-- Selected text --
┏━━

Korean J Vet Res > Volume 65(1); 2025 > Article
An, Hong, Yoon, Kim, Yun, Kim, and Jung: Transatrial stenting for central venous obstruction caused by cardiac tumors in two dogs

Abstract

This study presents transatrial stenting as a palliative treatment for central venous obstruction in dogs with cardiac tumors. Two dogs presented with lethargy and respiratory distress. On diagnostic imaging, a large cardiac tumor with central venous obstruction was identified in both dogs. One dog showed pleural effusion, plethoric caudal vena cava (CdVC), hepatic congestion, and ascites. The other dog had cervical swelling and pleural effusion. Transatrial stenting was performed in the cranial vena cava, right atrium, and CdVC for the relief of caval and atrial compression due to cardiac tumors. Clinical improvement was observed post-procedure, despite thrombus formation within the stent in the second case. Endovascular transatrial stenting is a promising palliative treatment for venous return obstruction caused by cardiac tumors, effectively alleviating clinical symptoms and providing a viable management option.

┗━━

-- Given entries --
┏━━

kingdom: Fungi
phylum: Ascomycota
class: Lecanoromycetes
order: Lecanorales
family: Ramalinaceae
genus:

┗━━

-- About this task --
Please retype the whole article excerpt on transatrial stenting in dogs, word for word. The items have nothing to do with the article excerpt.

-- Exercise output --
Korean J Vet Res > Volume 65(1); 2025 > Article
An, Hong, Yoon, Kim, Yun, Kim, and Jung: Transatrial stenting for central venous obstruction caused by cardiac tumors in two dogs

Abstract

This study presents transatrial stenting as a palliative treatment for central venous obstruction in dogs with cardiac tumors. Two dogs presented with lethargy and respiratory distress. On diagnostic imaging, a large cardiac tumor with central venous obstruction was identified in both dogs. One dog showed pleural effusion, plethoric caudal vena cava (CdVC), hepatic congestion, and ascites. The other dog had cervical swelling and pleural effusion. Transatrial stenting was performed in the cranial vena cava, right atrium, and CdVC for the relief of caval and atrial compression due to cardiac tumors. Clinical improvement was observed post-procedure, despite thrombus formation within the stent in the second case. Endovascular transatrial stenting is a promising palliative treatment for venous return obstruction caused by cardiac tumors, effectively alleviating clinical symptoms and providing a viable management option.